Today I went for a simple consultation for a high-end makeup product. When the nurse called my name I recognized her face, but from where? And then it hit me: this was my labor and delivery and maternity nurse from when Ivy was born. She is the nurse that took Ivy for “just a quick weight check” and never brought her back. This is the nurse who came an hour later and said she wanted to do some “tests” on Ivy and I couldn’t come now, but she’d let me know when. This was the nurse that never returned. Ever. It wasn’t for 5 hours more until I was able to find an LNA to locate my newborn baby at 5 am. Ivy had been born at 4pm the day before and I had held my precious, perfect baby all night until this nurse took her at 11pm.

When my husband and I arrived in the NICU, to which Ivy had been admitted without warning to us, she was in dire shape. The NICU team didn’t have a diagnosis, but supposed she had a fatal circulatory issue. They had supposed that she would not survive, yet she was not being held or was I even aware she was struggling.
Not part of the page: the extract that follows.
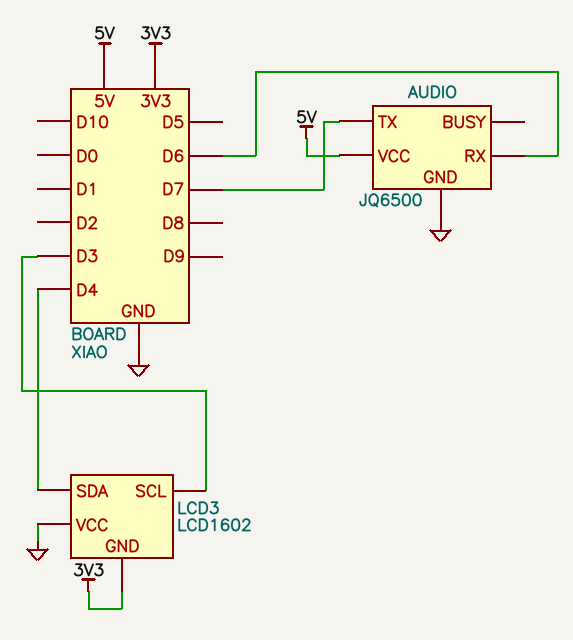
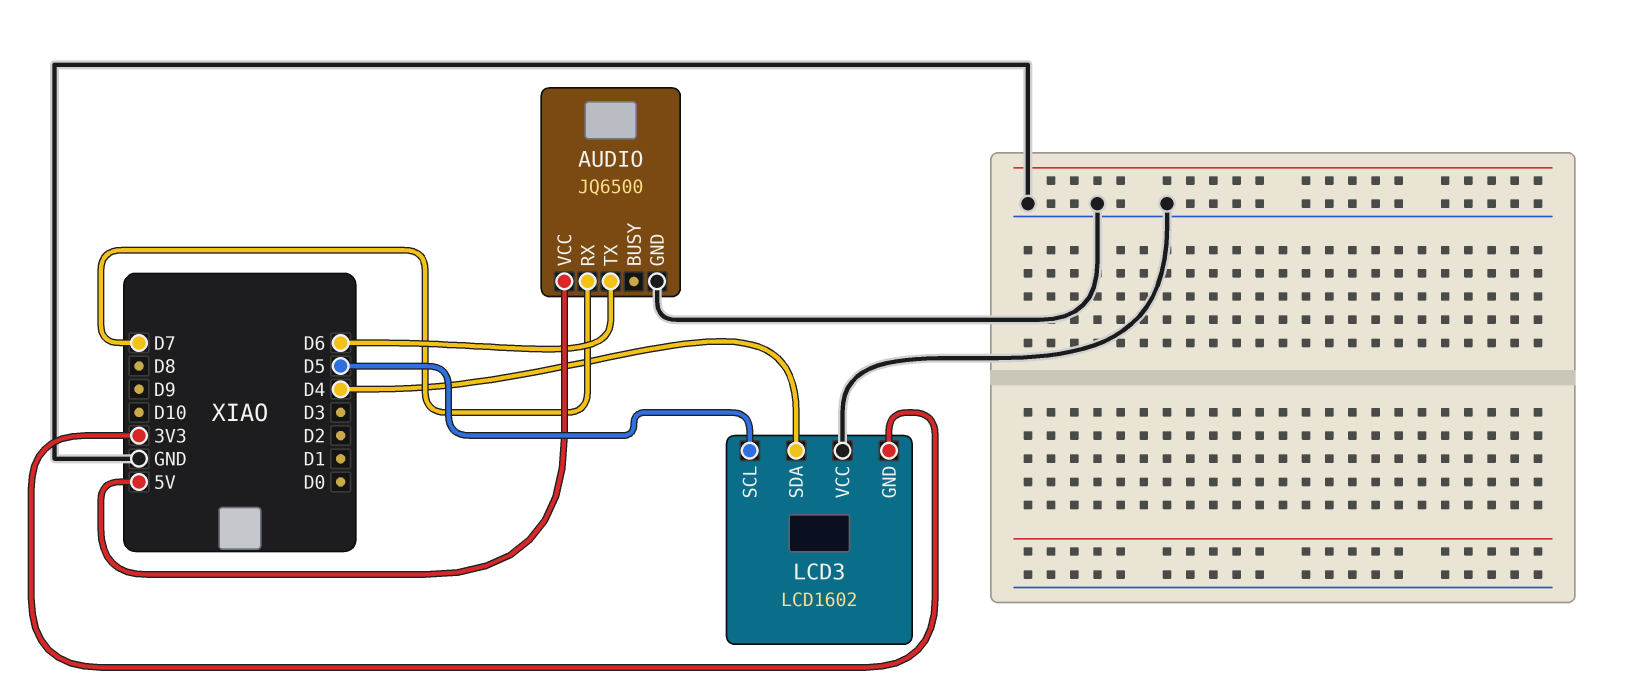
AUDIO pin RX: D6 -> D7
AUDIO pin TX: D7 -> D6
LCD3 pin SCL: D3 -> D5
In her medical records that we obtained through great struggle, we saw that they gave her pain medication and that she was in stable condition. In meeting with the Hospital Medical Director of Pediatrics last year, we learned that we could have held our precious newborn throughout all of her tests that she had done during that time. I asked him, what would have happened if she had passed away without me ever holding her again? He said it was a grave mistake. But the nurse just never came to get us. In Ivy’s medical record they had signed falsely that we, her parents, had given permission for medical procedures and medications three times. An hour after locating Ivy, she was diagnosed with severe Ebstein’s Anomaly and was transferred to Boston Children’s Hospital by ambulance.

I never have stopped hating that nurse, and myself for not insisting on seeing Ivy immediately.  This is PTSD. Knowing that a grave mistake could be made again and fearing that I will not do the right thing next time. Reliving my horror at literally losing my newborn in the hospital has made me the untrusting mom I am today. Never do I let a nurse or doctor take her out of my sight. I have had 3 doctors and 2 nurses come to my house instead of going to the hospital for Ivy, because I fear it so badly.


When I saw this nurse today, I was instantly in the hospital maternity room, smelling the sterile smells, her holding my baby and saying, “I’ll be right back with her”. And it brought a physical reaction of sweat, shaking, hyperventilation and fear for me. I was able to bring myself back to the present, but I had spent Ivy’s first year hating this woman who I only met briefly. I had always wanted to have a confrontation with her and tell her how powerfully awful her actions had been. And here she was, right in front of me. It’s been almost 2 years since that fateful night, and I decided I did not want to go back to that anger that I’ve fought so hard to let go, and I quietly left the appointment with that nurse who has tormented my dreams. But when I told my husband later I had seen her, the best compliment he gave me was “wow, I’m so proud of you that you didn’t kill her”! I really feel I have accomplished something.